Area 16,365 square mi (26,338 square km)
Population 11.34 million (2014)
Highest Point 14,826 ft (4,519 m)
Lowest Point 3,100 ft (950 m)
GDP $7.890 billion (2014)
Primary Natural Resources gold, cassiterite (tin ore).
RWANDA, LOCATED in Central Africa, is a landlocked country of savanna GRASSLAND with a population that is predominantly rural. It is bordered by BURUNDI, the Democratic Republic of the CONGO, TANZANIA, and UGANDA.
The terrain is generally grassy uplands and hills with mountains extending southeast from a chain of volcanoes in the northwest. The climate is temperate with two rainy seasons from February to April and November to January. Frost and snow can occur in the mountainous regions. The country is troubled by the prospect of deforestation that is occurring as a result of unimpeded cutting of trees for fuel, overgrazing by livestock, overuse of farm land, and erosion. Additional environmental and climate difficulties include poaching, droughts, and volcanic activity in the Virunga Mountains.
The ethnic and cultural makeup of the Rwandan people is: Hutu, 84 percent; Tutsi, 15 percent; and Twa Pygmoid 1 percent. Rwanda is the most densely populated country in Africa. Sixty percent of the population lives below the poverty line. Estimates for life expectancy in Rwanda take into account the effects of excess mortality rates from an uncontrolled AIDS epidemic, which significantly lowers the life expectancy, causes higher infant mortality and death rates, and lowers the population and growth rates.
This has changed the distribution of population by age and sex. The current life expectancy for the total population is 39 years. Roman Catholicism is the primary religion, practiced by 56 percent of the population; Protestant, 26 percent; Adventist, 11 percent; Muslim, 4.6 percent; indigenous beliefs 0.1 percent; and 1.7 percent claim no religious beliefs. Rwanda is a poor rural country with about 90 percent of the population engaged in subsistence agriculture. The main industries include cement production, agricultural products, small-scale beverages, soap, furniture, shoes, plastic goods, textiles, and cigarettes. Agriculture products that are produced include coffee, tea, pyrethrum (insecticide made from chrysanthemums), bananas, beans, sorghum, potatoes, and livestock. Products that are used for foreign trade are coffee and tea. The 1994 war and genocide destroyed Rwanda’s already delicate economy and even further served to impoverish the population. Rwanda has made little progress in economic recovery. Despite Rwanda’s fertile land, food production often does not meet the needs of population growth.

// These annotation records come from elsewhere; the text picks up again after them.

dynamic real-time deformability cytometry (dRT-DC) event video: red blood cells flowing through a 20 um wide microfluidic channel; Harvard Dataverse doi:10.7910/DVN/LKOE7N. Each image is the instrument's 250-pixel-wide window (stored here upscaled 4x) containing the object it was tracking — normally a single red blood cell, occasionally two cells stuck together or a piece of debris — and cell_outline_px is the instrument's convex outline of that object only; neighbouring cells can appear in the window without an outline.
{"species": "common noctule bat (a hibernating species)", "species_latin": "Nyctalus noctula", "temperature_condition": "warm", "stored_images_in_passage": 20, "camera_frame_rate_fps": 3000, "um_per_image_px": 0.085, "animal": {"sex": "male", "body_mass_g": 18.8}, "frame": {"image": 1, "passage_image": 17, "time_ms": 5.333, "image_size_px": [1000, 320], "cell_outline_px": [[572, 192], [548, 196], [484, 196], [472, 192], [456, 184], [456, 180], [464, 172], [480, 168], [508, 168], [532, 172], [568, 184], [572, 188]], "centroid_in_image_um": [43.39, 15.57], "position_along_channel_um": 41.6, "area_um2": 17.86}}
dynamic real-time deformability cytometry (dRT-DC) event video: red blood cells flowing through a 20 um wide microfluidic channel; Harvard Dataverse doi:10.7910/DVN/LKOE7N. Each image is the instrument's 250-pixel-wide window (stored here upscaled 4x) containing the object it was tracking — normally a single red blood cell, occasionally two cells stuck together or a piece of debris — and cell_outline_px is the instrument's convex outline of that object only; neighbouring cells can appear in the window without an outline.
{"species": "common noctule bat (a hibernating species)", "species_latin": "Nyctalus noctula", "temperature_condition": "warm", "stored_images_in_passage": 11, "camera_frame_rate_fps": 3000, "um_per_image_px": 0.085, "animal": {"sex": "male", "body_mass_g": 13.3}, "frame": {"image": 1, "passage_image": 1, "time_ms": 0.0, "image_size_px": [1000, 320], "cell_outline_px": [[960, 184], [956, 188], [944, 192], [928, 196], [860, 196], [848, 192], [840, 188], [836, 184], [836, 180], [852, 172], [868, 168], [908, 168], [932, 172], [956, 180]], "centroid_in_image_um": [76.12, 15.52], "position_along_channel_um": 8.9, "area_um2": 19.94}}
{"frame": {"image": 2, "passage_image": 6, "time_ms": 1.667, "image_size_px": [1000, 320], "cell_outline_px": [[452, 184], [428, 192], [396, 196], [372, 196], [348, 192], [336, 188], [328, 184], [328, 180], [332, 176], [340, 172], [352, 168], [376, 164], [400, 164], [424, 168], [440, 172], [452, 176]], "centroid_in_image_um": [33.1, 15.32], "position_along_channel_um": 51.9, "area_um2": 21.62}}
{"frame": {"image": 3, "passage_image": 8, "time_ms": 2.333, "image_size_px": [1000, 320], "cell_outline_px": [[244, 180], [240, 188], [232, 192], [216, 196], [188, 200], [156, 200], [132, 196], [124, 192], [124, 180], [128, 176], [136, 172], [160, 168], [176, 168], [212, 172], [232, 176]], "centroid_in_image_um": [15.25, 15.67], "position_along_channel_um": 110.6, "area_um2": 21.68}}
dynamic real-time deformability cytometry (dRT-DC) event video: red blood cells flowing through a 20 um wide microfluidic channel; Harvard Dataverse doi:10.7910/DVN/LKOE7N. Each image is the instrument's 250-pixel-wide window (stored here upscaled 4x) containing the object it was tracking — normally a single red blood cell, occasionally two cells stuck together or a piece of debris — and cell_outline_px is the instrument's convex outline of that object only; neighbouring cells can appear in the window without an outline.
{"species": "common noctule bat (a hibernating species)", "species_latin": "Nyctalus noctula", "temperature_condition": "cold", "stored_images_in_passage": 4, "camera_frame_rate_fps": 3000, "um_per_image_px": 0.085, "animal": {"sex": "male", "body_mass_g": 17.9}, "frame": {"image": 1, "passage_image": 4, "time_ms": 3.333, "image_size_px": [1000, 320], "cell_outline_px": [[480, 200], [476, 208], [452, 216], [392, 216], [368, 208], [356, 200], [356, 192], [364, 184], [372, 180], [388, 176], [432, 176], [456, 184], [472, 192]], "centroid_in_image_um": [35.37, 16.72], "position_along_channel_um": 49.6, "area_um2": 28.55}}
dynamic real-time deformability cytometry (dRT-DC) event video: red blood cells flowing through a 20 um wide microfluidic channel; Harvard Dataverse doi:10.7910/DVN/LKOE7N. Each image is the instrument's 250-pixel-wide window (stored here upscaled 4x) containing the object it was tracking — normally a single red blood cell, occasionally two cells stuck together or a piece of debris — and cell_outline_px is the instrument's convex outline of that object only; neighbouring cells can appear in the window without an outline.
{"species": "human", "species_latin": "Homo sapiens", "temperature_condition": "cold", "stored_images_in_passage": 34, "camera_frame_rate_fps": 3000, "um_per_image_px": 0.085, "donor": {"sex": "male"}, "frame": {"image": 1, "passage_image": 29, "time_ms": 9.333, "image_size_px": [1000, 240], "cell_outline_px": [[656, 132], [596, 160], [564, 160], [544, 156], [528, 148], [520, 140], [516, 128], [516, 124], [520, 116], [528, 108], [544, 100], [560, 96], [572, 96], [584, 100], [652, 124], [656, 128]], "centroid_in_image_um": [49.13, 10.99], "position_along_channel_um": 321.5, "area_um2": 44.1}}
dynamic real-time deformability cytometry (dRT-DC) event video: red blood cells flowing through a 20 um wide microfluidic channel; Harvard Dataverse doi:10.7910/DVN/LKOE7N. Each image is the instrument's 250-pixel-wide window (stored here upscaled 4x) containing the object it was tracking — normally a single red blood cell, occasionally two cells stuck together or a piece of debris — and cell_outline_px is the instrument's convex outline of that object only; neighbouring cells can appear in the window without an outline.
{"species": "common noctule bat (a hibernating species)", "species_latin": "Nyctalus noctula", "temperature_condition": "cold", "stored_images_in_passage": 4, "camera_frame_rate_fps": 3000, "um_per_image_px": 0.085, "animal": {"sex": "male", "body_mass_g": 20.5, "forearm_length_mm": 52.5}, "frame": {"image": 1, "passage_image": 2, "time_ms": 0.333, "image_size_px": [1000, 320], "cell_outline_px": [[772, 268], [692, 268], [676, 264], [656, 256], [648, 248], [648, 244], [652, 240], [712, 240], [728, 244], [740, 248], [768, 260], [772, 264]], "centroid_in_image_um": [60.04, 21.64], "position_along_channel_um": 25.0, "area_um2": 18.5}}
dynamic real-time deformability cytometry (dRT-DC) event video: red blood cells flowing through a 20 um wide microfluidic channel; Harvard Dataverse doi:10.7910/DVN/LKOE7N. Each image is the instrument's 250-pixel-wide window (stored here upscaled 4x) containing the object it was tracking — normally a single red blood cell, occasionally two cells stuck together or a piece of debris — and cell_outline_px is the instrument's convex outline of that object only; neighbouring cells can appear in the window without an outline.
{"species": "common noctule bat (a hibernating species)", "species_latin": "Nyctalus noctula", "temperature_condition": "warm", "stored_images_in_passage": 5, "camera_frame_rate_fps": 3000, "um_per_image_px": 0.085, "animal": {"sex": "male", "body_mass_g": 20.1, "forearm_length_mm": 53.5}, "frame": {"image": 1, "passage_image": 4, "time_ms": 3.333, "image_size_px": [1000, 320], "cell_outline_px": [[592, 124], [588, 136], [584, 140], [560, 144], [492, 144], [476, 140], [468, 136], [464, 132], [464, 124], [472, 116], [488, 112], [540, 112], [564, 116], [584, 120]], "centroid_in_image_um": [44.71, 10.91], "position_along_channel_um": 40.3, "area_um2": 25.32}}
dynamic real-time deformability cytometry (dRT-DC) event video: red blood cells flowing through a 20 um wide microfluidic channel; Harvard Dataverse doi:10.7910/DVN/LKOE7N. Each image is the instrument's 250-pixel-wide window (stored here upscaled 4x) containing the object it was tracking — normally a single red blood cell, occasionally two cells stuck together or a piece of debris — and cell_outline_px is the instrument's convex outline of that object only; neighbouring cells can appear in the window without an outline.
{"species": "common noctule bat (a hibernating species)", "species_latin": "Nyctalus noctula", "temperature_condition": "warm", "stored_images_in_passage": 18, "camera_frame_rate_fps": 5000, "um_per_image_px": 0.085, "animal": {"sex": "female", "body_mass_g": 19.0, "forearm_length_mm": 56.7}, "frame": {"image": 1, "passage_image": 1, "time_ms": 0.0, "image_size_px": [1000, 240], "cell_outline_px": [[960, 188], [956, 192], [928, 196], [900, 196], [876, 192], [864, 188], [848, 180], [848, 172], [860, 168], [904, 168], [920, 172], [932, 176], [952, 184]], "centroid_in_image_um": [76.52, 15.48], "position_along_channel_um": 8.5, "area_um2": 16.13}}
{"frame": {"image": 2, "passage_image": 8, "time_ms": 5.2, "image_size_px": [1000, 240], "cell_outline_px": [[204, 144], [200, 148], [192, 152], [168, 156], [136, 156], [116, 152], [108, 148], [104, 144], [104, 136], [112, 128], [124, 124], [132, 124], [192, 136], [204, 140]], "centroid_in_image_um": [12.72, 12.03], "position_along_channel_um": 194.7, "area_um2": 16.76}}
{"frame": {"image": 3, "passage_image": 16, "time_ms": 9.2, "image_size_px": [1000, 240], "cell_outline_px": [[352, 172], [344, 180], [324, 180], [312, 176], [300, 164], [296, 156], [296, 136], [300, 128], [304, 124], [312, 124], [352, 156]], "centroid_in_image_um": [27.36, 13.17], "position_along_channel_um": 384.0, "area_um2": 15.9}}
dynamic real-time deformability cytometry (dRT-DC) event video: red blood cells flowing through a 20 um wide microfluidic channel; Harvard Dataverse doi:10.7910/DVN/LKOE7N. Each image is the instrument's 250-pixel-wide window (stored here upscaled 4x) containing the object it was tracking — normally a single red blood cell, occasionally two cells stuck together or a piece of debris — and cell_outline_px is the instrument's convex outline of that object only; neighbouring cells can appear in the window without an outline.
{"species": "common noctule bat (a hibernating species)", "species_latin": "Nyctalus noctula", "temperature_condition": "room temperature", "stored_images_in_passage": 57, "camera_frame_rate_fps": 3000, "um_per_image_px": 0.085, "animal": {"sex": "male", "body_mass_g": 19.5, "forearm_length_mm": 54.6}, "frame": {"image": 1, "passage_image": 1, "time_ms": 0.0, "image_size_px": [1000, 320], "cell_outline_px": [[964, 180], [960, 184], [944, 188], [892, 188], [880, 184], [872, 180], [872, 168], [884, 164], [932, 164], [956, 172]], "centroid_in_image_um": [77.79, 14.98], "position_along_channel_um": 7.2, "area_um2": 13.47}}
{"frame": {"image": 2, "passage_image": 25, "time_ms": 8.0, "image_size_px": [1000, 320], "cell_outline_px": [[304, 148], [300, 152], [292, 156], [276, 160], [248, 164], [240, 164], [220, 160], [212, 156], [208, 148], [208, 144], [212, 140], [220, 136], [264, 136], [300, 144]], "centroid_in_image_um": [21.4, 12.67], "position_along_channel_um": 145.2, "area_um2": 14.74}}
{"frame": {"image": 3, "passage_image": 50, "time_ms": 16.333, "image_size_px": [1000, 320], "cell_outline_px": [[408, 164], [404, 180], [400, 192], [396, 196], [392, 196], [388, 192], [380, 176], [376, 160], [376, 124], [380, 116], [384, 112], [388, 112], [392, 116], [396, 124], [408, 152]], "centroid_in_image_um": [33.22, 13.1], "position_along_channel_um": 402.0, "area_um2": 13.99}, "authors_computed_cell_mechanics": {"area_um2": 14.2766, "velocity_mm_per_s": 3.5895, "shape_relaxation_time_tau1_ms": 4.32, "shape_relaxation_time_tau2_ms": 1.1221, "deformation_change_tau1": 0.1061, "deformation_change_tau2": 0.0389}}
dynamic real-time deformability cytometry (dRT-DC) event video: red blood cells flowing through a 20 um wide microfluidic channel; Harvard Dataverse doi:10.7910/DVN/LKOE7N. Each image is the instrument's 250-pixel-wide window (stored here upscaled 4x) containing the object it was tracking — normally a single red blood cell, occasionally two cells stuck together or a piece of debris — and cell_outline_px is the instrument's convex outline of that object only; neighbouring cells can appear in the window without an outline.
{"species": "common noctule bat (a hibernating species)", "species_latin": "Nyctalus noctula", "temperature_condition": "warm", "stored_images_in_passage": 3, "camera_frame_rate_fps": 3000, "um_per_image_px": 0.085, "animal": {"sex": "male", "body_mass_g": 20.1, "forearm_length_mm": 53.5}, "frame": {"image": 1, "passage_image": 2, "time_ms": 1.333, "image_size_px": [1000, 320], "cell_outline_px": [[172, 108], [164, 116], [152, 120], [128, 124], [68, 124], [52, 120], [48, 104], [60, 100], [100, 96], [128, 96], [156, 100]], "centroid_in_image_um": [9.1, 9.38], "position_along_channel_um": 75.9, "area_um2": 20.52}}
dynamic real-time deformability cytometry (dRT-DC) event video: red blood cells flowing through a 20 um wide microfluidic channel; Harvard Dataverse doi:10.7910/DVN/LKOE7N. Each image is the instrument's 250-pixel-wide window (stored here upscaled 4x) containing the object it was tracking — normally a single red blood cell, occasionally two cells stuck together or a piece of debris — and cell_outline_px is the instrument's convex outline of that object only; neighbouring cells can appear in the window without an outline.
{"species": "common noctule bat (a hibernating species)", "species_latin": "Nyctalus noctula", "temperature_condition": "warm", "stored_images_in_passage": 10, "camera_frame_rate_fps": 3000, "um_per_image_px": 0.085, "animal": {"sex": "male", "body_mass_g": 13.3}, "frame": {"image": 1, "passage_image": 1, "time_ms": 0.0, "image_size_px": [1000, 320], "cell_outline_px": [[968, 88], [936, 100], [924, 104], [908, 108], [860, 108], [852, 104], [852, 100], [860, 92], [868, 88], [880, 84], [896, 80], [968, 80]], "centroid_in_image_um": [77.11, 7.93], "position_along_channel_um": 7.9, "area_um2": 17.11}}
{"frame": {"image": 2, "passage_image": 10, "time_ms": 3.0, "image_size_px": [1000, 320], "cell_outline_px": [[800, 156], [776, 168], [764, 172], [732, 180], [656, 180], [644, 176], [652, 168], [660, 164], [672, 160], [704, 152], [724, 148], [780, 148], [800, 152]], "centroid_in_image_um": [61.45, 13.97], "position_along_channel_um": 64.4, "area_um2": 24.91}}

Three years before its independence from BELGIUM, in 1959, the Hutus, who are the majority ethnic group, overthrew the ruling Tutsi king. Over the next few years, thousands of Tutsis were killed, and 150,000 were driven into exile and escaped to neighboring countries. The children of these exiles later formed a rebel group, the Rwandan Patriotic Front, and started a civil war in 1990. This war, along with political and economic instability, aggravated ethnic tensions, resulting in the April 1994 genocide of roughly 800,000 Tutsis and Hutus. The Tutsi rebels defeated the Hutu regime and ended the killing in July 1994. This time, 2 million Hutus, many fearing Tutsi retribution, fled to neighboring Burundi, Tanzania, Uganda, and other countries. Subsequently, many of the refugees have returned to their homes.
Despite substantial international assistance and political reforms, including Rwanda’s first local elections in 1999 and presidential and legislative elections in 2003, the country continues to be divided. Tutsi, Hutu, Hema, Lendu, and other conflicting ethnic groups, political rebels, armed gangs, and various governmental forces continue to fight, crossing into the borders of Burundi, the Democratic Republic of Congo, and Uganda to gain control over populated areas and natural resources. In spite of government and United Nations efforts to end the conflicts, localized violence continues.